A l’entrée trône The Sun, un cerceau en bronze signé d’Ugo Rondinone. Un, deux, trois… soleil ! Derrière le château se cache un cercle en marbre (Ring of White Marble) de Richard Long. Irina Rasquinet signe Mère Veilleuse, une poignée de matriochkas sans visages postées au bord de l’eau, et une flèche en or monumentale dit « éthernELLE », jeu de mots qui souligne le rôle essentiel que joue l’environnement au sein des mille hectares décrits ici.

Quatre nouvelles œuvres s’apprêtent à compléter la collection du Domaine des Etangs. Relatum, L’ombre des étoiles de Lee Ufan, du sol au soleil de Tomás Saraceno, pièce unique inspirée de sa série Cloud Cities. Wang Keping s’est offert de sculpter un arbre in situ. Enfin, Marc Couturier propose Tremblements de Ciel en hommage à l’artiste honoré à la Laiterie – qui sert d’espace d’expositions depuis 2017 – à savoir Yves Klein.

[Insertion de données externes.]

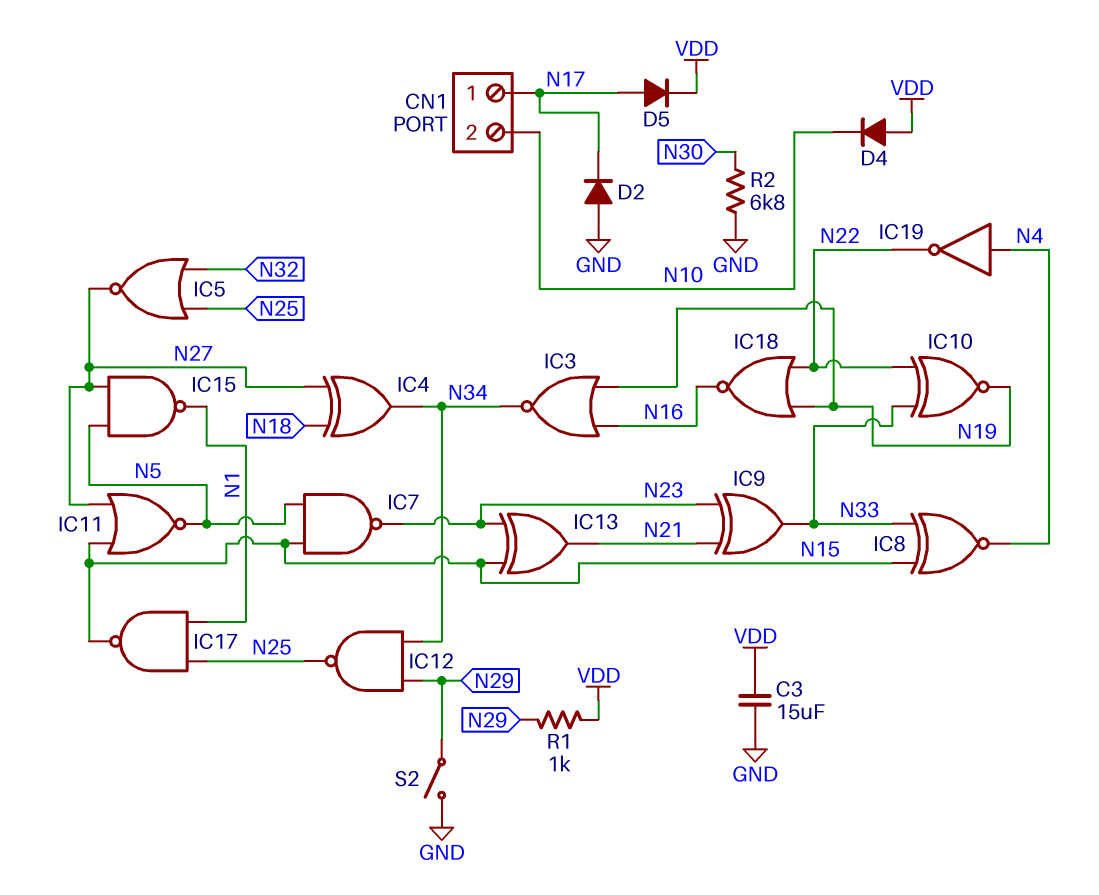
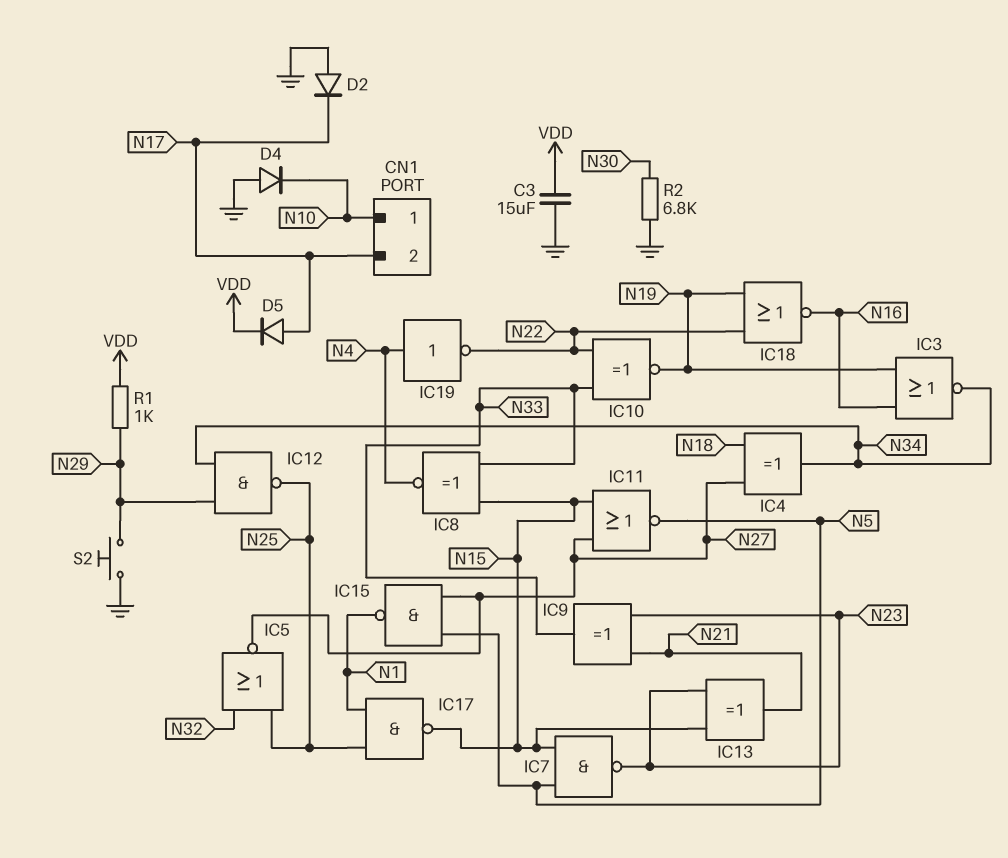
CN1 pin 1: N17 -> N10
CN1 pin 2: N10 -> N17
D4: diode (A VDD, K N10) -> diode (A GND, K N10)
S2: switch (GND, N29) -> button (GND, N29)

Dans cette dépendance agricole du XVIIIè siècle, rénovée par le designer Raphael Navot (l’Hôtel des Arts et Métiers, La Grande Epicerie Rive Droite…) en 2015, se tient actuellement une rétrospective consacrée au père de l’art conceptuel. « Yves Klein est l’un de mes artistes préférés parce qu’il engage à dialoguer avec les éléments », soutient Garance Primat.

À travers ses « Feux » et ses « Feux Couleurs », ses « Cosmogonies », ses « Monochromes », ses « Anthropométries », ses travaux immatériels et ses projets d’architecture de l’air, l’artiste tentait de capter les liens invisibles qui unissent les composantes de l’univers. Cette quête d’empreintes, qu’elles soient atmosphériques, végétales ou géologiques, trahit un désir de saisir l’essence et la trace de l’immédiat, de « voir ce que l’absolu avait de visible » : l’ordre de l’univers, le mouvement de toute forme, la marque des éléments.

En revanche, loin de l’artiste « l’idée de se salir les mains avec la peinture ». En 1961, Klein décide de peindre avec la puissance du feu. Quoi de mieux pour traduire sa passion ? De magnifiques exemples de toiles embrasées scandent le parcours, lequel s’ouvre sur trois monochromes, dont deux appartenant à Garance Primat, sa plus grande admiratrice. « Pour moi, chaque nuance d’une couleur est en quelque sorte un individu, un être qui n’est que de la même race de la couleur de base (sic), mais qui possède bien un caractère et une âme personnelle différente. Il y a des nuances douces, méchantes, violentes, majestueuses, vulgaires, calmes, etc. En somme, chaque nuance de chaque couleur est bien une “présence”, un être vivant, une force active qui naît et qui meurt après avoir vécu une sorte de drame de la vie des couleurs. »

Au cours d’un voyage de Paris à Nice, Klein fixe sur le toit de sa voiture une toile fraîchement peinte en bleu et laisse agir sur elle les intempéries, donnant ainsi naissance à « Vent Paris-Nice, COS 10 ». Un peu plus tard, il applique sur de grands papiers des roseaux, des joncs et y pulvérise des pigments (« Roseaux, joncs, bords du Loup, Cagnes 1960, COS 21 »). Il plonge également son œuvre dans l’eau d’une rivière (« Embouchure du Loup, COS 4 »). Dans son texte « L’Aventure monochrome », on découvre que « les couleurs sont [selon lui] des êtres vivants, des individus très évolués qui s’intègrent à nous, comme à tout. » Cette exposition est probablement celle qui répond le mieux la philosophie des Etangs, où Mère Nature dicte sa loi.